Le facteur s’interrompit pour se concentrer.
— Oui, j’y suis, reprit-il. Je me revois en train de les ramasser. Deux paiements de factures, vous savez, dans ces enveloppes toutes prêtes avec la lettre « T », et… ah oui, une lettre kraft demi-format pour un notaire à Paris, « Maître quelque chose », une pour la Trésorerie de Rennes – une amende à payer sûrement – et une pour la vieille Adène Briand – c’est la mère du ramoneur, à Dol, et ma foi…
— C’est tout ? Vous ne vous rappelez rien qui sortait de l’ordinaire ? Un simple détail ?
— Ah, mais si ! dit le jeune homme, également très cordial. Deux lettres s’étaient collées l’une à l’autre et ça, ce n’est pas ordinaire. Il avait fait humide pendant la nuit et c’est pour cela. Une enveloppe blanche avait adhéré à l’enveloppe kraft. Parce que l’encre sur l’enveloppe blanche – faut que je vous parle de cette enveloppe – était épaisse et assez collante, comme les vieilles encres qui ont séché.

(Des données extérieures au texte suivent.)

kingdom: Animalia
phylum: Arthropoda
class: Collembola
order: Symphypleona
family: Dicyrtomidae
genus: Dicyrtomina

— Et qu’avait-elle, cette enveloppe ?
— Eh bien, on sentait qu’elle en contenait une seconde à l’intérieur. Il y a des gens qui font cela, pour protéger leur courrier. Et autre chose encore.
— Vous avez bonne mémoire, dit Adamsberg pour l’encourager.
— Ce n’est pas ça, c’est que quand je fais la levée, je dois tamponner sur chaque pli le fameux « cachet de la poste qui fait foi ». Alors forcément, on voit le courrier.
— Je comprends. Et donc, qu’est-ce qu’elle avait d’autre cette enveloppe ?
— On sentait sous les doigts que la seconde enveloppe de l’intérieur avait un relief. Une sorte de cercle ovale ou rond, un peu comme ces anciens cachets de cire qu’on utilisait dans le temps. Vous savez que les enveloppes autocollantes s’ouvrent facilement d’un doigt. Alors beaucoup y ajoutent un morceau de scotch. Mais le gars – ou la femme –, je me suis dit qu’il avait carrément scellé son enveloppe.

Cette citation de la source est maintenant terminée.